September 03, 2009

Will Google's "Home Page" Patent Embolden Patent Abuse?

Greetings. I've written many times regarding abuses of the U.S. patent system. (Here's a Wired column of mine on the topic from 2002: Stop the Patent Process Madness.)

For years, we've watched as the patent system has been turned into a confused mess, where seemingly trivial and commonplace concepts have been awarded patents, the existence of obvious prior art notwithstanding.

The problem has been particularly acute in the areas of software and other technology intellectual property patents, and business method patents. The situation is insane that small firms are terrified of bringing new products to market for fear of infringement lawsuits, and larger firms just plow ahead assuming that they can work out licensing rights later, even from the lowest-of-the-low "stealth" patent perpetrators.

So the patent just awarded to Google for their home page must be viewed in the context of broader patent process problems.

A major patent law blog argues today that Google's Home Page patent -- as a "design" patent -- is something of a paper tiger:

"Design patents have severely limited scope, only cover ornamental designs rather than technological advances, and are very frequently found invalid when challenged in court. The USPTO has been granting design patent protection for screen shots and icons for many years. However, to my (limited) knowledge, none of those design patents have ever been enforced in court. As with most design patents, it appears that during prosecution, the PTO never issued a substantive rejection based on novelty or obviousness."

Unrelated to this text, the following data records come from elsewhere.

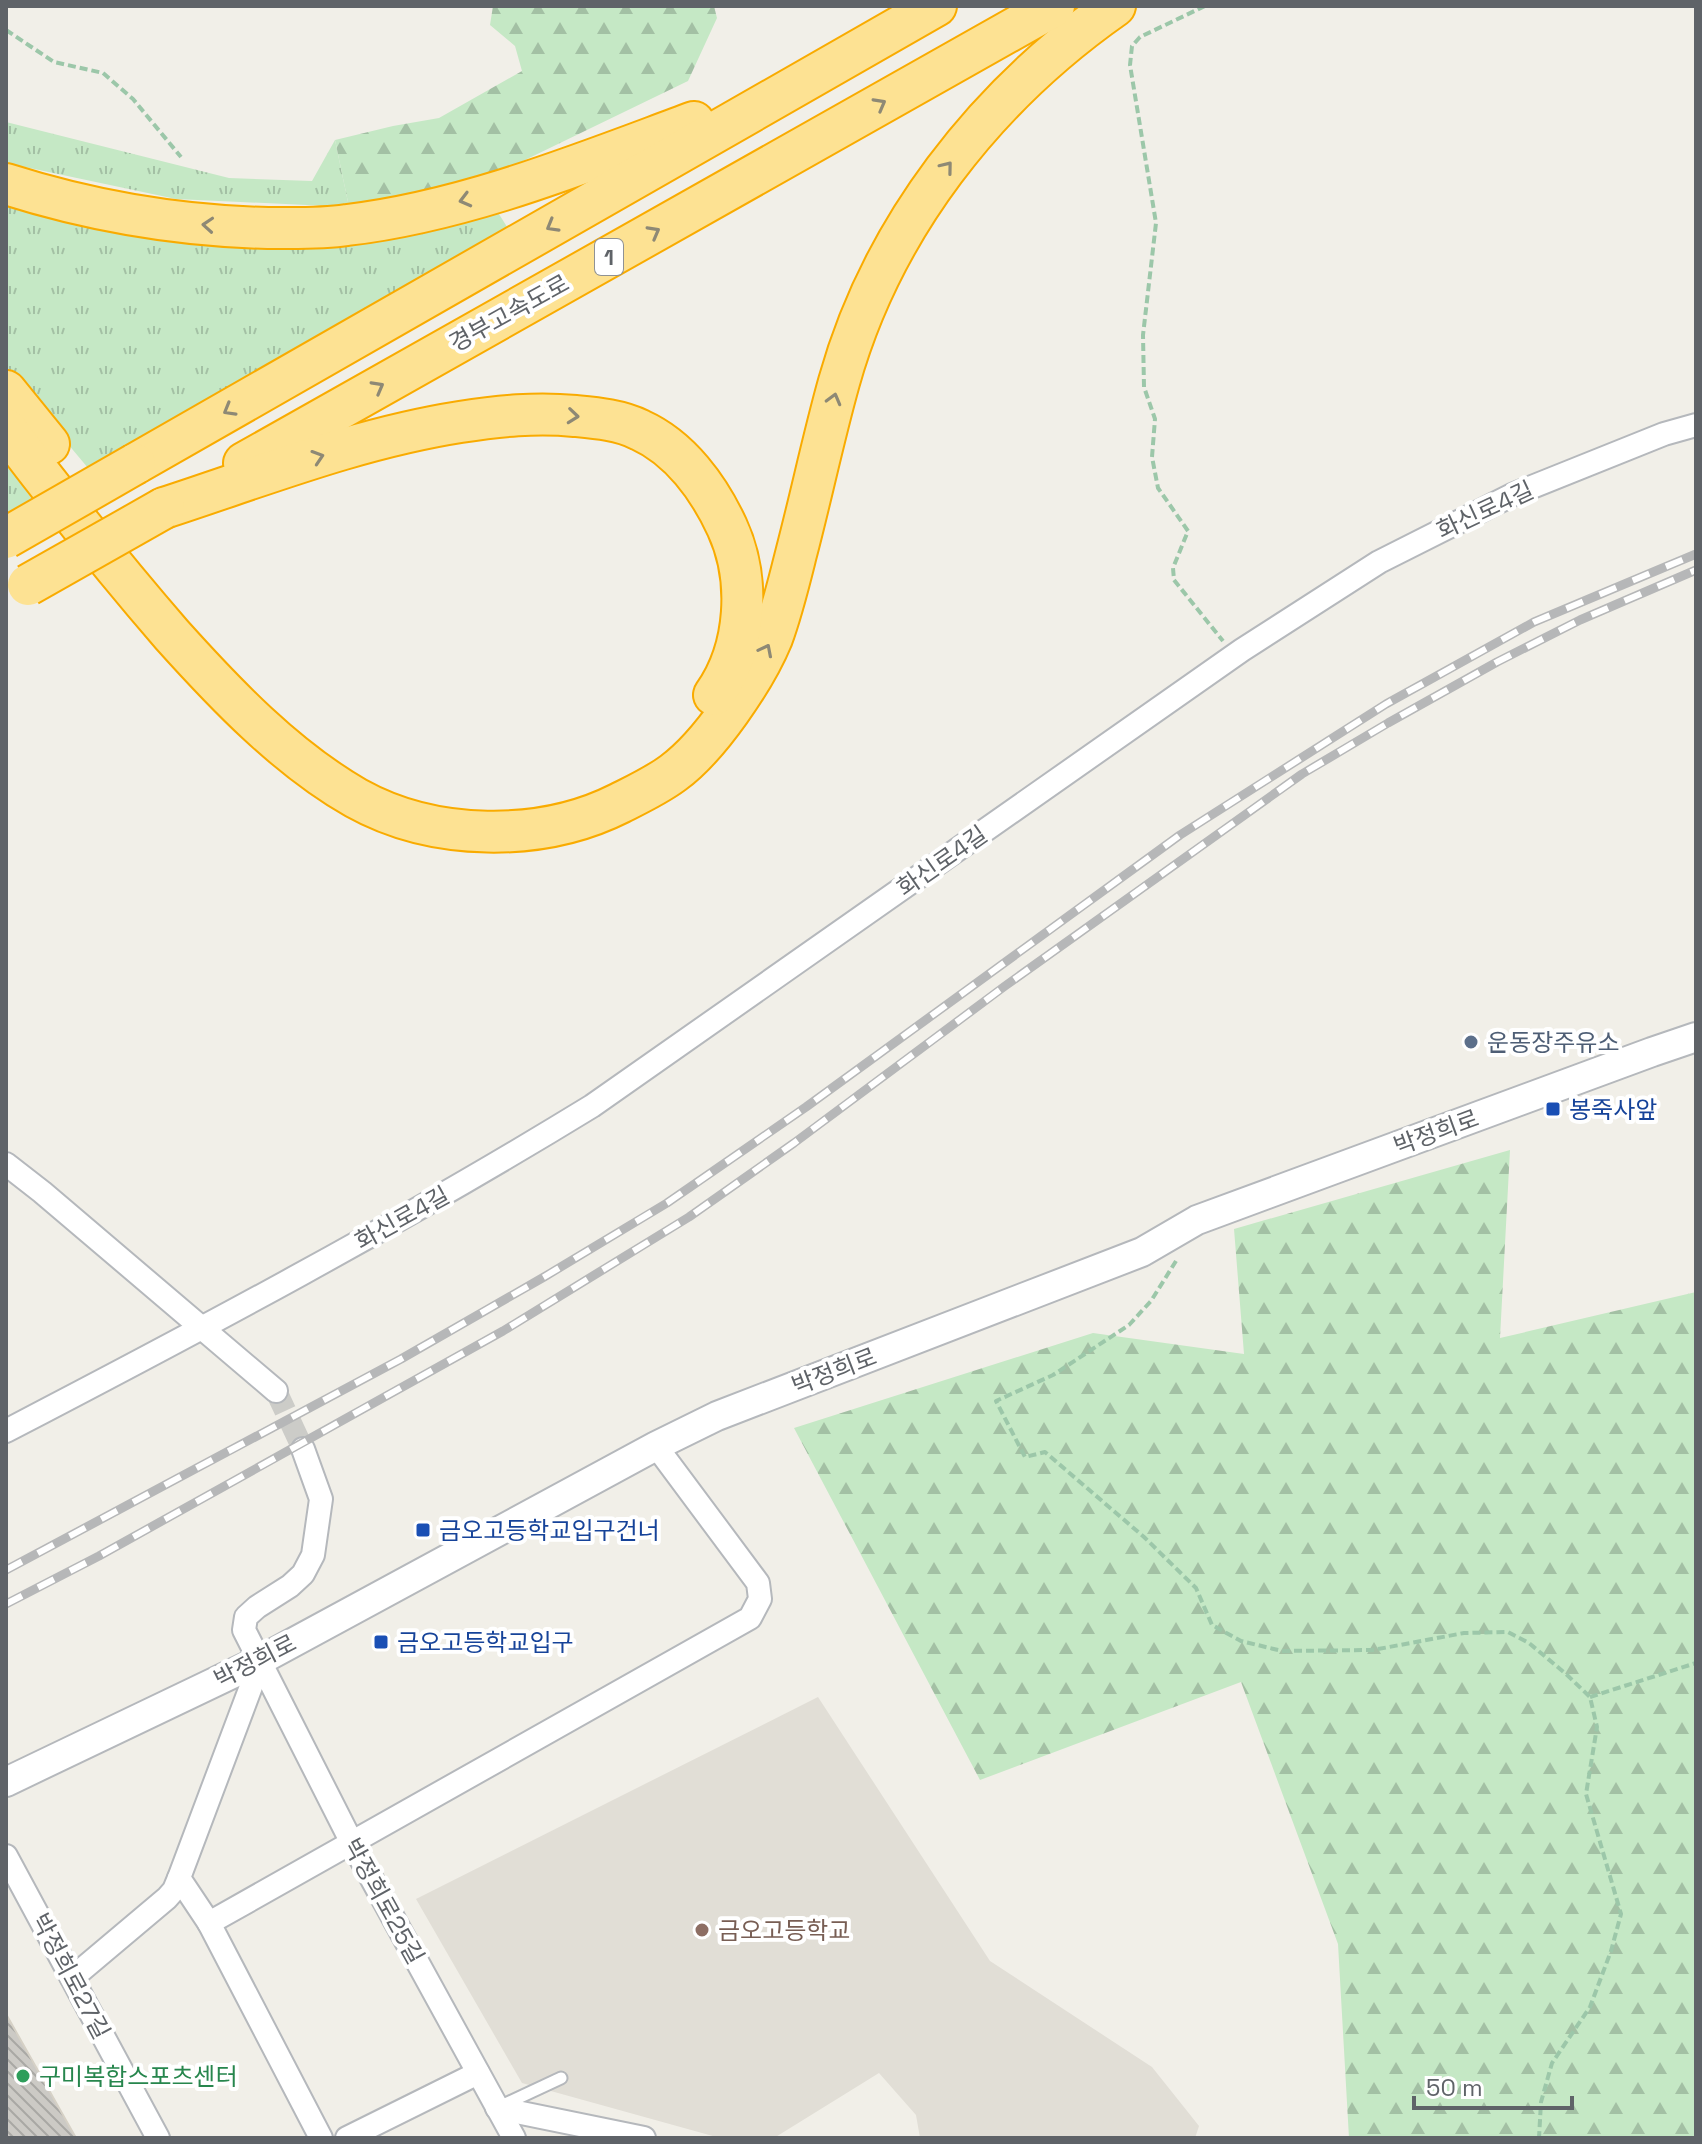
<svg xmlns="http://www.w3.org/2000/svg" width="1702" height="2144" font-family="'Space Grotesk','Noto Sans KR',sans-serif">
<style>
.education{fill:#e1ded6}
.grass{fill:url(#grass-tufts)}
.forest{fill:url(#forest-firs)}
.building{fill:url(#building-back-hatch);stroke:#d6d1c6;stroke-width:2}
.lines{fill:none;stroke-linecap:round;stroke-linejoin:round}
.minor-tunnel{stroke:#ccccc8;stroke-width:22;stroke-dasharray:22 11;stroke-linecap:butt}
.service-casing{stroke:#b5b8bc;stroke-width:15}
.minor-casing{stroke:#b5b8bc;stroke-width:26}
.tertiary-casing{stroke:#b5b8bc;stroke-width:32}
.motorway-casing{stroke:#f9ab00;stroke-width:44}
.path{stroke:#9cc7a9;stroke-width:4;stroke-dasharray:8 4;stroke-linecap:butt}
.service{stroke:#fff;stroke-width:11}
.minor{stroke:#fff;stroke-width:22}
.tertiary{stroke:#fff;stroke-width:28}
.motorway{stroke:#fde293;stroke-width:40}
.rail-casing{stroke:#b6b7b8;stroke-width:9}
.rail{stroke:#fff;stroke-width:6;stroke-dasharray:18;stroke-linecap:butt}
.motorway-bridge-casing{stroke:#f9ab00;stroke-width:44;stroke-linecap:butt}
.motorway-bridge{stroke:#fde293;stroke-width:40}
.oneway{stroke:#8e8975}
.service-dot{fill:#5c6f8a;stroke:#fff;stroke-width:3}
.transit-dot{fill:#1a4fb4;stroke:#fff;stroke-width:3}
.education-dot{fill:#8d6e63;stroke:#fff;stroke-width:3}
.leisure-dot{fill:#2e9e5b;stroke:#fff;stroke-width:3}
.labels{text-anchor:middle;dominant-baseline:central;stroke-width:8;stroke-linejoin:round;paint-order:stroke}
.shield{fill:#fff;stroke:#8f9295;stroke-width:2}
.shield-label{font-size:22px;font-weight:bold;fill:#5f6368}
.street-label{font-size:24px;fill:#5f6368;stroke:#fff}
.service-label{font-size:24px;fill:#4e5e75;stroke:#fff;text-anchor:start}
.transit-label{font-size:24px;fill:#164399;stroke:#fff;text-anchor:start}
.education-label{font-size:24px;fill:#785e54;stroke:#fff;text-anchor:start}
.leisure-label{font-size:24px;fill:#27864d;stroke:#fff;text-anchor:start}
</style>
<defs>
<pattern id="grass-tufts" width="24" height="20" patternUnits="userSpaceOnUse" patternTransform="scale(2)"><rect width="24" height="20" fill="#c5e8c5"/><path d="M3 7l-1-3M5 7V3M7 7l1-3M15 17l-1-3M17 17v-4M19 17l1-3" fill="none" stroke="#a3c0a4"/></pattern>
<pattern id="forest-firs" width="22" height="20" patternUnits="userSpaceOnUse" patternTransform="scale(2)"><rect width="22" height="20" fill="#c5e8c5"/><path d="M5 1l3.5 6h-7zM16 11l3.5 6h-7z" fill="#a3c0a4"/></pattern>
<pattern id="building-back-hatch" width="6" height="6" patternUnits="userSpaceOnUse" patternTransform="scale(2)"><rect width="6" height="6" fill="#cccac5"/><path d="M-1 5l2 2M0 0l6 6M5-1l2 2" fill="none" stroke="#a9a8a4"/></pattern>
</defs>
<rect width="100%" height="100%" fill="#f1efe8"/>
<polygon class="education" points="818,1697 990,1961 1152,2067 1199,2126 1195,2138 920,2138 916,2115 879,2073 774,2138 720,2138 522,2083 416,1899"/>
<g class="grass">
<polygon points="6,122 229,178 312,181 335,140 349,207 176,199 6,163"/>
<polygon points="6,202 28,210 100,230 196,241 492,203 509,230 88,468 6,370"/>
<polygon points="6,463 34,502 6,517"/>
</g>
<g class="forest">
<polygon points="493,6 714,6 717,18 688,81 498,173 383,205 349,207 335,140 393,126 439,118 522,71 515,46 490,25"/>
<polygon points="1510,1150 1500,1338 1696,1292 1696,2138 1349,2138 1338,1944 1241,1682 980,1780 794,1428 1093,1333 1244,1354 1234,1229"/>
</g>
<polygon class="building" points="6,2014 76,2138 6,2138"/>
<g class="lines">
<polyline class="minor-tunnel" points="276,1391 303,1449"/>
<g class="service-casing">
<polyline id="service" points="501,2106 561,2078"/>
</g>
<g class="minor-casing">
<g id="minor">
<polyline points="6,1164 42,1192 276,1391"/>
<path d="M 6,1431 C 204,1328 401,1223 592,1106 L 1242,650 L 1379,562 L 1512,495 L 1664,434 L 1696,425"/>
<polyline points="303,1449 321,1499 313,1555 303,1574 290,1586 257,1607 246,1617 244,1630 351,1841 514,2138"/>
<polyline points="261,1660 179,1878 209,1923 321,2138"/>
<polyline points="6,1856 158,2138"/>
<polyline points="209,1923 750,1618 760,1599 758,1583 656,1446"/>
<polyline points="72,1978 167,1898 174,1890 179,1878"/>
<polyline points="497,2108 644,2138"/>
<polyline points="347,2138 478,2073"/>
</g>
</g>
<g class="tertiary-casing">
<polyline id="tertiary" points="6,1782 261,1660 656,1446 717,1416 1142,1252 1197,1220 1652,1052 1696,1037"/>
</g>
<g class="motorway-casing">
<g id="motorway">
<path d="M 6,184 C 91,211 179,226 268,228 C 294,228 321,229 347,225 C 466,211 583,163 694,122"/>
<polyline points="6,391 49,444"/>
<path d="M 6,429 C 59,499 114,568 172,635 C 225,694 286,758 356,798 C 433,841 541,843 620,803 C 638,794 657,785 673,773 C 709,747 755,679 772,638 C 782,611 789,582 796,554 C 811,497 823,439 839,382 C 882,228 985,97 1115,6"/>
<polyline points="244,463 1054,6"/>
<polyline points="135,464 936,6"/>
<path d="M 164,508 C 262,476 358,438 460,422 C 499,416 536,412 575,416 C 596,418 620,420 640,430 C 680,448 709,488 727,527 C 751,579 747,648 714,695"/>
</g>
</g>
<g class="path">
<polyline points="1205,6 1140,37 1132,46 1130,65 1156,223 1143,335 1144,387 1155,419 1152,457 1158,488 1188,531 1173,568 1174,580 1223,641"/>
<polyline points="6,30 54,62 103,73 133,99 181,157"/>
<polyline points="1176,1261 1151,1301 1129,1325 1053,1375 996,1401 1025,1457 1045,1452 1144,1537 1196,1588 1212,1625 1241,1641 1282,1651 1373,1650 1464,1633 1508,1632 1529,1643 1566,1674 1590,1697 1597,1727 1586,1794 1621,1914 1611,1951 1590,2007 1552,2063 1541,2102 1539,2138"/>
<polyline points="1590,1697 1696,1663"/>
</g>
<use href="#service" class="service"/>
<use href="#minor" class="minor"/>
<use href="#tertiary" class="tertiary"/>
<use href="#motorway" class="motorway"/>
<g class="rail-casing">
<g id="rail">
<polyline points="6,1570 401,1359 544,1277 667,1203 806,1107 1180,835 1386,704 1534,622 1696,554"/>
<polyline points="6,1604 99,1556 503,1331 689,1217 794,1143 1005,986 1302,774 1388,723 1497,662 1580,620 1696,570"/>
</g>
</g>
<use href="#rail" class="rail"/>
<g class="motorway-bridge-casing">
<g id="motorway-bridge">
<polyline points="6,538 135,464"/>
<polyline points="28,585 164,508"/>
</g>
</g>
<use href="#motorway-bridge" class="motorway-bridge"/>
</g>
<defs><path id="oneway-chevron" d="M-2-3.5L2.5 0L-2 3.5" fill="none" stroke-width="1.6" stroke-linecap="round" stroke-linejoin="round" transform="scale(2)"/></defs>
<g class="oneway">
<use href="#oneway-chevron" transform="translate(880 104) rotate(-29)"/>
<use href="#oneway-chevron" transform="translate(947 167) rotate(-51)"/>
<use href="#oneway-chevron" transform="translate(465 200) rotate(165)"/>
<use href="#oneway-chevron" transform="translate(208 225) rotate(-176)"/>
<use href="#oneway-chevron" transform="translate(552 226) rotate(150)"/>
<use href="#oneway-chevron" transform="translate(654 232) rotate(-29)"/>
<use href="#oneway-chevron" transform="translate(378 387) rotate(-29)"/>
<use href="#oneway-chevron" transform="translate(834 399) rotate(-75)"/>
<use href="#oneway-chevron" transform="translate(229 410) rotate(150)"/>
<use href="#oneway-chevron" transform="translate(573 416) rotate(6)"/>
<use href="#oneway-chevron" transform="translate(318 457) rotate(-18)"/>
<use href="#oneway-chevron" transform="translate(766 650) rotate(-63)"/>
</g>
<circle class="service-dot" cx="1471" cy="1042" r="8"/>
<g class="transit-dot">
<rect x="1545" y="1101" width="16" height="16" rx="4"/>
<rect x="415" y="1522" width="16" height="16" rx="4"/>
<rect x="373" y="1634" width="16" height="16" rx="4"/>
</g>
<circle class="education-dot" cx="702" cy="1930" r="8"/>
<circle class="leisure-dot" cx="23" cy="2076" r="8"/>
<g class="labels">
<rect class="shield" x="595" y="239" width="28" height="36" rx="6"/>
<g class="shield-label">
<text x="609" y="257">1</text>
</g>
<g class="street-label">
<text transform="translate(509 313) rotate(-29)">경부고속도로</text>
<text transform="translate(1485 510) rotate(-25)">화신로4길</text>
<text transform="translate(942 861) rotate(-35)">화신로4길</text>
<text transform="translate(1436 1132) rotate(-20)">박정희로</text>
<text transform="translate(402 1218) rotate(-29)">화신로4길</text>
<text transform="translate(834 1371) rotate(-21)">박정희로</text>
<text transform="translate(255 1661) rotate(-27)">박정희로</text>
<text transform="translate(384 1901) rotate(61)">박정희로25길</text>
<text transform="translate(71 1976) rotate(62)">박정희로27길</text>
</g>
<g class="service-label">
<text x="1487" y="1042">운동장주유소</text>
</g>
<g class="transit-label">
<text x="1569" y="1109">봉죽사앞</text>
<text x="439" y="1530">금오고등학교입구건너</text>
<text x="397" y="1642">금오고등학교입구</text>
</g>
<g class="education-label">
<text x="718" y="1930">금오고등학교</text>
</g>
<g class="leisure-label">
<text x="39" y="2076">구미복합스포츠센터</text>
</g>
</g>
<rect width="1702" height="2144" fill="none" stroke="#5f6368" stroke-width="16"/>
<path d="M1414 2096v12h158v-12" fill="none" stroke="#5f6368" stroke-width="4"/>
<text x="1426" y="2096" font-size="24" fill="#5f6368" stroke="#ffffff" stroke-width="6" paint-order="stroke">50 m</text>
</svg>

The apparent lack of a functional "novelty or obviousness" requirement is, well, pretty obvious if we look at prior art, for example, the Lycos Home Page circa 1996. Yes, there are some small ads on the Lycos page, but fundamentally it's a quite utilitarian layout that would be easily recognized by most observers as at least falling into the same category as Google's Home Page.

So does the Google Home Page patent really matter?

After all, Google historically has certainly not been a rabid enforcer of its patents, and generally worked hard to maintain a very community-positive orientation toward its works, with many of them explicitly open-sourced for the benefit of the world.

And it could most certainly be argued that what Google is really doing with this design patent is simply providing another layer of protection against bold and direct ripoffs of substantive Google intellectual property graphical designs.

In fact, it's not Google's own actions regarding the possible enforcement of this patent that concern me -- I don't expect anything approaching a heavy-handed enforcement regime at all.

What I am concerned about in this context is the message that the granting of this patent sends to the community more broadly, and its possible second-order effects of triggering the filing of ever more patent applications with ever more constricting and expensive impacts, especially outside the confines of the "design" patent category itself.

Similarly, the emboldening of serious patent abusers, operating from their selfish and self-centered points of view, and with a misinterpreted "What's good for Google will be even better for us!" attitude, is a significant potentially negative second-order effect.

Basically, I find it difficult to endorse actions -- even ones that seem essentially benign and limited when viewed in isolation -- but that may have the effect of exacerbating the ongoing patent mess by inspiring (or unintentionally helping to justify) the actions of others who may have seriously greedy intents.

So while it's understandable why Google chose to use a design patent to protect its home page, the fact that they felt it necessary to use the patent system for this purpose in the first place is yet another red flag that the patent process has morphed into a mutated caricature of its original purpose.

The use of the patent system as a universal "protect anything and everything" mechanism carries with it enormous costs to society at large. Despite the best efforts of the USPTO, the system has spun out of control and is in desperate need of major changes that go far beyond current reform efforts, followed by a total reboot.